If You Need To Store A Large Amount Of Data On Our Systems...

CS Grad students, Faculty, Staff, Researchers:

Static Data

If the large amount of data you receive or generate does not change or does not have to be backed up, then it is considered static. In this case, please see our page discussing an option that allows you to store large, static data in a folder called /static on our systems:
Grad Net Static Datashare
We only have a finite amount of static storage space to be shared amongst the department, so not all requests to use /static can be approved, or if approved, it might only be allowed for a limited time. We are not likely to be able to host datasets in excess of 250 GiB (and not all datasets less than that in size are necessarily feasible, either).
NOTE: there is no equivalent static datashare available for the CS Ugrad Net.

Dynamic Data

Large dynamic data storage is typically discouraged and would have to be approved on a case-by-case basis, based upon how it is being used for CS academic course work, etc. Large dynamic data also puts a strain on our backup and archival system resources and should only be in place for a limited time. (Size and number of dynamic files comes into play when considering their affect on backups.) And of course, you are sharing storage resources with those using the CS Dept's Grad Net resources.


Undergrads must first contact CS IT Support

If you receive or generate more that 10gb of data for a project, etc, on our systems, no matter if the data is static (not changing) or dynamic (potentially changing), there are things to consider and things you must do.
Most CS Undergrad users already have an 10gb disk quota.

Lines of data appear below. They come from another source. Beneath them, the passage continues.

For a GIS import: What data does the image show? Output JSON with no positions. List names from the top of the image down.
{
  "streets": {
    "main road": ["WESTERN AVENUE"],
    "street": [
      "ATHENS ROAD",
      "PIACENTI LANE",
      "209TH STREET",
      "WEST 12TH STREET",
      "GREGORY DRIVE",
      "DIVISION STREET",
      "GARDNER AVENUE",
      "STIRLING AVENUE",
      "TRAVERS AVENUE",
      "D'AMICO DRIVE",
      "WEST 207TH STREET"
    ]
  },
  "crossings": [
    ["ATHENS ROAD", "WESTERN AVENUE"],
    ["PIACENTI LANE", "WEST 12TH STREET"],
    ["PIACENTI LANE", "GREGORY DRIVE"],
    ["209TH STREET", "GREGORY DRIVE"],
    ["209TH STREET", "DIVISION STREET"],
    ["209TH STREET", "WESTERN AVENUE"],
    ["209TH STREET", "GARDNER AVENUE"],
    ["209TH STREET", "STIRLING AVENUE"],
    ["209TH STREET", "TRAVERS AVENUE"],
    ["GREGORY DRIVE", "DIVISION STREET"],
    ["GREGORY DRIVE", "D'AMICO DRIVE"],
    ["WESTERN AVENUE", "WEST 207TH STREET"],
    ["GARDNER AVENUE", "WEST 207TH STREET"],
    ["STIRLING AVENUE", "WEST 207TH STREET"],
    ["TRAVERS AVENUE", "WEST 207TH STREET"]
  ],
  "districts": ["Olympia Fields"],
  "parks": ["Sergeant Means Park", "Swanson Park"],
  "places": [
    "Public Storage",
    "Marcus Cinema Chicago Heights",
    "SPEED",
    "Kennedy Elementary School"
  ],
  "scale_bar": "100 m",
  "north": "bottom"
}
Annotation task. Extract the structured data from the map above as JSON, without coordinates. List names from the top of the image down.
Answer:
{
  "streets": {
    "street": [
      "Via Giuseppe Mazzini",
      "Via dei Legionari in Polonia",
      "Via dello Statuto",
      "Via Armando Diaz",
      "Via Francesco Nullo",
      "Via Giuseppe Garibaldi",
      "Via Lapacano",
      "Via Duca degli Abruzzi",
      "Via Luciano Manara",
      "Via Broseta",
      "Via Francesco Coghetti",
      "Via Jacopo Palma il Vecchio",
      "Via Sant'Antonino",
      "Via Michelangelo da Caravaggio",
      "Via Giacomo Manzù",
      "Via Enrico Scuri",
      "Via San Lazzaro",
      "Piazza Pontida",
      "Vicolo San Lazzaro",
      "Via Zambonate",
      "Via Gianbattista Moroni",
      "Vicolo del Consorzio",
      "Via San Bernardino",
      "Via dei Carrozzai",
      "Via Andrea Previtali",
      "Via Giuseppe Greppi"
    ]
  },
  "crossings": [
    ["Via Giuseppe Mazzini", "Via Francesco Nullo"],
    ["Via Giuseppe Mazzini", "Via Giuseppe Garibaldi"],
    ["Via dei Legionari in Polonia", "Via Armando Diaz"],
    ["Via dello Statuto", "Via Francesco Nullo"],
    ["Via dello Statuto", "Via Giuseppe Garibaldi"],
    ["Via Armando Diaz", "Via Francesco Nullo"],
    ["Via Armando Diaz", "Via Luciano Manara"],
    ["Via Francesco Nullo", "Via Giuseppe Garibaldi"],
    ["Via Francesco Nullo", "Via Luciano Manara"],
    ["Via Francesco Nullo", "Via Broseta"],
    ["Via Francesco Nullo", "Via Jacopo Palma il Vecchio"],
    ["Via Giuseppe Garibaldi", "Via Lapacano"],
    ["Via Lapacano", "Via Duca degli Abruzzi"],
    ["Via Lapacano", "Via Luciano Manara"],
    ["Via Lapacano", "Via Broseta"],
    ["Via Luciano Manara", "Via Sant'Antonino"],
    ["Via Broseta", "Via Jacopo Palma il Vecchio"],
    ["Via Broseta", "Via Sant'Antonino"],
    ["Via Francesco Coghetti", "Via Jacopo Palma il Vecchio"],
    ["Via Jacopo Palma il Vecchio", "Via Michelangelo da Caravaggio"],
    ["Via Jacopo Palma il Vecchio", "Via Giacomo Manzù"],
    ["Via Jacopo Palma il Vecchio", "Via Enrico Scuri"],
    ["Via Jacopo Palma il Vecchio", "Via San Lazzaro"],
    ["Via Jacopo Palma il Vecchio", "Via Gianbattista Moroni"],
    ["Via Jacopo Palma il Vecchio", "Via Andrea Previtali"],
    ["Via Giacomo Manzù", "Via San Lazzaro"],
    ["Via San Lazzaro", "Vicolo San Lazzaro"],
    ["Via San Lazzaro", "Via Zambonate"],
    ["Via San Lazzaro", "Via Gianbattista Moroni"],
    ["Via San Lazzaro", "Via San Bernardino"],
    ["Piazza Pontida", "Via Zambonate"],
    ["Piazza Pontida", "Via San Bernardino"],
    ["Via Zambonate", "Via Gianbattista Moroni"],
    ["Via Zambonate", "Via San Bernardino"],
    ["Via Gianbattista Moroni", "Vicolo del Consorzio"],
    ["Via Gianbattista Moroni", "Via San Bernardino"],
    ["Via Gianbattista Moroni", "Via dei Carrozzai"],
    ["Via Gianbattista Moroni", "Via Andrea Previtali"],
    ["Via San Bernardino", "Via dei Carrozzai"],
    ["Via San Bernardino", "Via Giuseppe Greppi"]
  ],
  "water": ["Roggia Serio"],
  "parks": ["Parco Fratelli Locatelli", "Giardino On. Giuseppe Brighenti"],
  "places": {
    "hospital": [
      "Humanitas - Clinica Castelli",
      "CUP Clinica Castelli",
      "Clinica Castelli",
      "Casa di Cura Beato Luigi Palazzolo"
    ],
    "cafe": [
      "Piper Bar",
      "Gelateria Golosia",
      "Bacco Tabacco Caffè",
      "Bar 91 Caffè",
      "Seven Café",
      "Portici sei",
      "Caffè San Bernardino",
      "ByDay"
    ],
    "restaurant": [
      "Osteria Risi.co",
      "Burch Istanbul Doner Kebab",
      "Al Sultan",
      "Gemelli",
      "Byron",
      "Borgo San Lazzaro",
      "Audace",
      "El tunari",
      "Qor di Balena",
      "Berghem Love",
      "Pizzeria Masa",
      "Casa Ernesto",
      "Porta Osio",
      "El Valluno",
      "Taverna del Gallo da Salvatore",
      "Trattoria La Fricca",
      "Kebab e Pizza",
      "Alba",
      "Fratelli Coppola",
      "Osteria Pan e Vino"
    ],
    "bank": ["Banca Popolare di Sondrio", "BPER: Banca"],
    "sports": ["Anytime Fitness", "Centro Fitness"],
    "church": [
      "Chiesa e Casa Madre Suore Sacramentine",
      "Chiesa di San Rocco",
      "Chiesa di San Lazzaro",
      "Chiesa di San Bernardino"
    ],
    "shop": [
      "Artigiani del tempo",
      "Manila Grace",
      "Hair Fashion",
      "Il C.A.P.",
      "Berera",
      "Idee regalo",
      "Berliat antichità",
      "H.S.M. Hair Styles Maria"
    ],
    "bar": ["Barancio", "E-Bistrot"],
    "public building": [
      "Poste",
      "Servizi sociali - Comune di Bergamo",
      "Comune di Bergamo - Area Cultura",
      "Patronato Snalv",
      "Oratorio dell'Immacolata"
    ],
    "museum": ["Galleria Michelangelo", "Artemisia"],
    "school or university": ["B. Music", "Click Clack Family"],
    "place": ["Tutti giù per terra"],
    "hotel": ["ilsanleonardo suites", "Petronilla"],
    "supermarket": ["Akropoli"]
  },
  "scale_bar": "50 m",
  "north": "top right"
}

So, before you can store any large datasets on the Ugrad net, you need your quota updated for the time period you need to store that data.
Therefore, you will need to contact us with information we require...
Please email support@cs.jhu.edu before-hand to let us know:
  • How much data you will be storing.
  • What size disk quota you need yours to be raised to (in case you anticipate more space being needed.)
  • When you plan to put the data in place.
  • How long you expect to keep the data in place.
  • If your backup is static (will not change) or dynamic (will change.)
  • What course this is for.
  • Who is the instructor for the course.
Then, Decide If Your Large Data Needs To Be Backed Up On Our Systems
As mentioned in the INTRO above, we back up data to our backup system on a regular basis.
  • If your large data is dynamic (changing), you might want it to be backed up regularly. You need to let us know that.
  • If your large data is static (it won't be changing), let us know that, and then, to help us conserve backup system resources, we ask that you set up your data to not get backed up on our backup system. To do so, please visit: Excluding Select Folders From Being Backed Up

And Finally...

When you are done with your data and no longer need it stored, please remove it, and let us know that you've done so.

Other places to store (usually, smaller amounts of) data on our systems

  • Files in your home directory are available on all of our client systems that share the account. Such files are also backed up as described on our Backups page. But, remember, this home directory space is for files/file sets that are not large, as mentioned earlier in this page.
  • Each Linux client has a /scratch directory. Files put there are only accessible on the Linux client where they're stored. Not only are the files there not backed up, they will be automatically deleted during our annual client OS upgrade process (and may be deleted at other times as circumstances warrant).
  • Each Linux client also has a /tmp directory. Like /scratch, files put in /tmp are only accessible on the Linux client where they're stored. Files in /tmp are automatically cleared out much more frequently than files in /scratch.